** Start Exercise inputs **

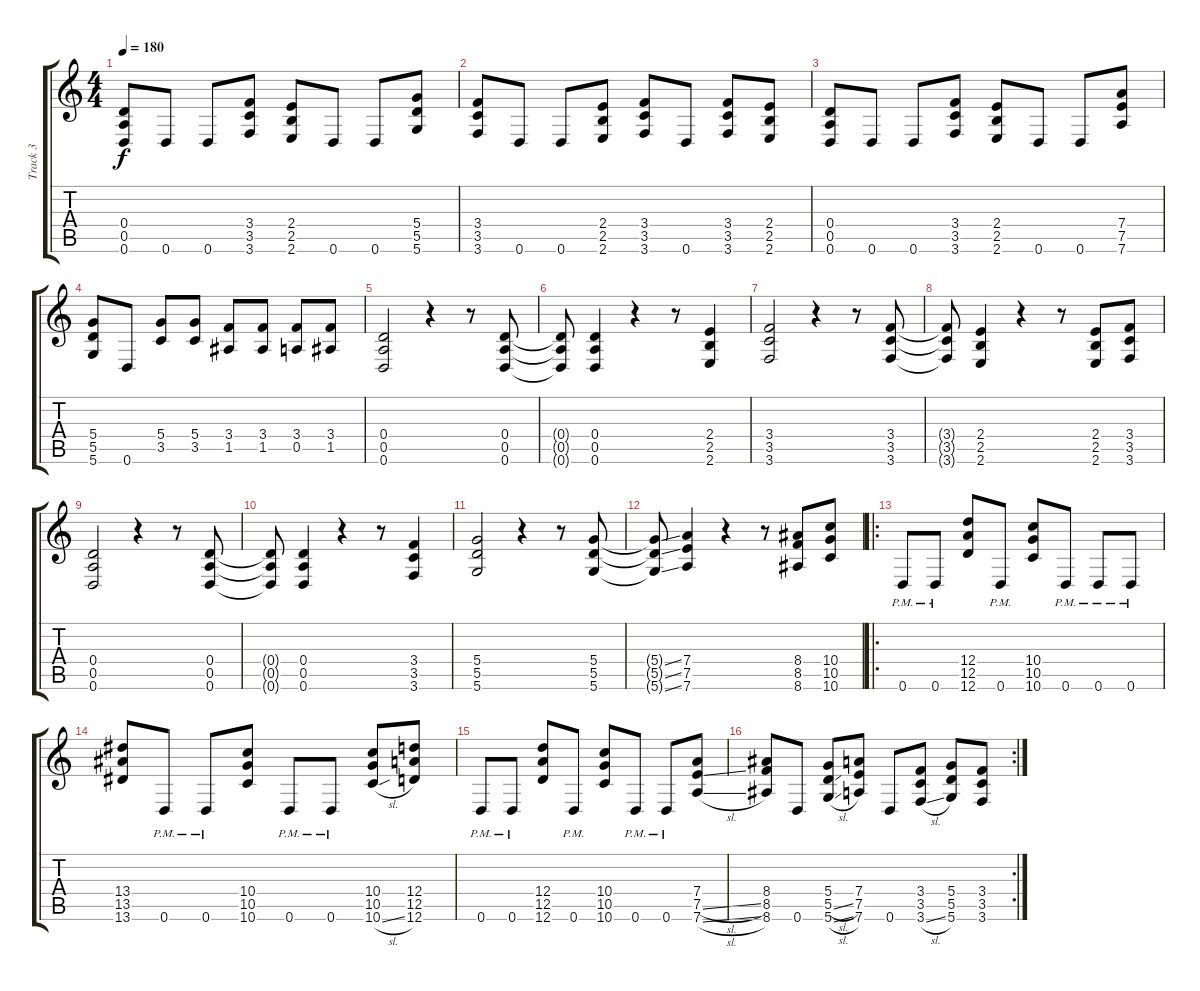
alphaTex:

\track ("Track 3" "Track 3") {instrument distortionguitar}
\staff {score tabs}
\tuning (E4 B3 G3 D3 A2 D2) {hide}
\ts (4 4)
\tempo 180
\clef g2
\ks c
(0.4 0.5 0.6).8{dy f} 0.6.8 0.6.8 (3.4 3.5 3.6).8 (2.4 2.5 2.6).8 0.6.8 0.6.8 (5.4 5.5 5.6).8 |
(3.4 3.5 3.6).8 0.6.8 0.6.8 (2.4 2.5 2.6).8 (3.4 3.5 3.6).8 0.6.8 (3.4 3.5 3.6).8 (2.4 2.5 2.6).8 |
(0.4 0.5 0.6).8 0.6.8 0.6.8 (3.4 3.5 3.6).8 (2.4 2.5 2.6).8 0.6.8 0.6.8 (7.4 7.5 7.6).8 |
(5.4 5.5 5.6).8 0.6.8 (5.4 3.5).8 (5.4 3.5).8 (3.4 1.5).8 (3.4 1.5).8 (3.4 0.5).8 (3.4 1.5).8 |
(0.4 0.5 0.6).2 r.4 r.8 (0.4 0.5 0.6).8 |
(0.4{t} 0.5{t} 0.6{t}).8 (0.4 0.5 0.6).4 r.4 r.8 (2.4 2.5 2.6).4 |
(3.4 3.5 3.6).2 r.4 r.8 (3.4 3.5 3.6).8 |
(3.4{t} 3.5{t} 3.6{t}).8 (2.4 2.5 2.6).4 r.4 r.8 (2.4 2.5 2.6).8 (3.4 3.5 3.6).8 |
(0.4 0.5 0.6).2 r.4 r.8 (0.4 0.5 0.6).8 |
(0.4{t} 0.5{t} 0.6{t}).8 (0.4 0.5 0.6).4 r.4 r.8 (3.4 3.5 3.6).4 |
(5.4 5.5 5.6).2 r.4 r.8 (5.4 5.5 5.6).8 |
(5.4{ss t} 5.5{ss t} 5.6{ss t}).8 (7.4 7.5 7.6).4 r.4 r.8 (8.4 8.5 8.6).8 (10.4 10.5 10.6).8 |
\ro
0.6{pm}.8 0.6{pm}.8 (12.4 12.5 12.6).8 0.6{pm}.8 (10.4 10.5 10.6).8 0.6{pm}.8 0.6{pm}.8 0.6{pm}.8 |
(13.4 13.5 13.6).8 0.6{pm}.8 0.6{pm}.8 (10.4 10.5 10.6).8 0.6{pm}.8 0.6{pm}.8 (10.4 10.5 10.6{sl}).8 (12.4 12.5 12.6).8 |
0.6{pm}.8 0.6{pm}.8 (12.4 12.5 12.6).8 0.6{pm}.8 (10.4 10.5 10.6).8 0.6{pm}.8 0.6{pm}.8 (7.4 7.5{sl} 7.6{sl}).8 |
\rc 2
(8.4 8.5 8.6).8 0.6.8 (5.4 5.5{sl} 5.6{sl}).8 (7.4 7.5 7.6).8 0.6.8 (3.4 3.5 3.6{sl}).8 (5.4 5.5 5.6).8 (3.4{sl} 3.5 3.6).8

** End Exercise inputs **

(Prompt): Locate each line in the records above that contains the string "instrument" and copy it out. Case counts.

(Answer in full):
\track ("Track 3" "Track 3") {instrument distortionguitar}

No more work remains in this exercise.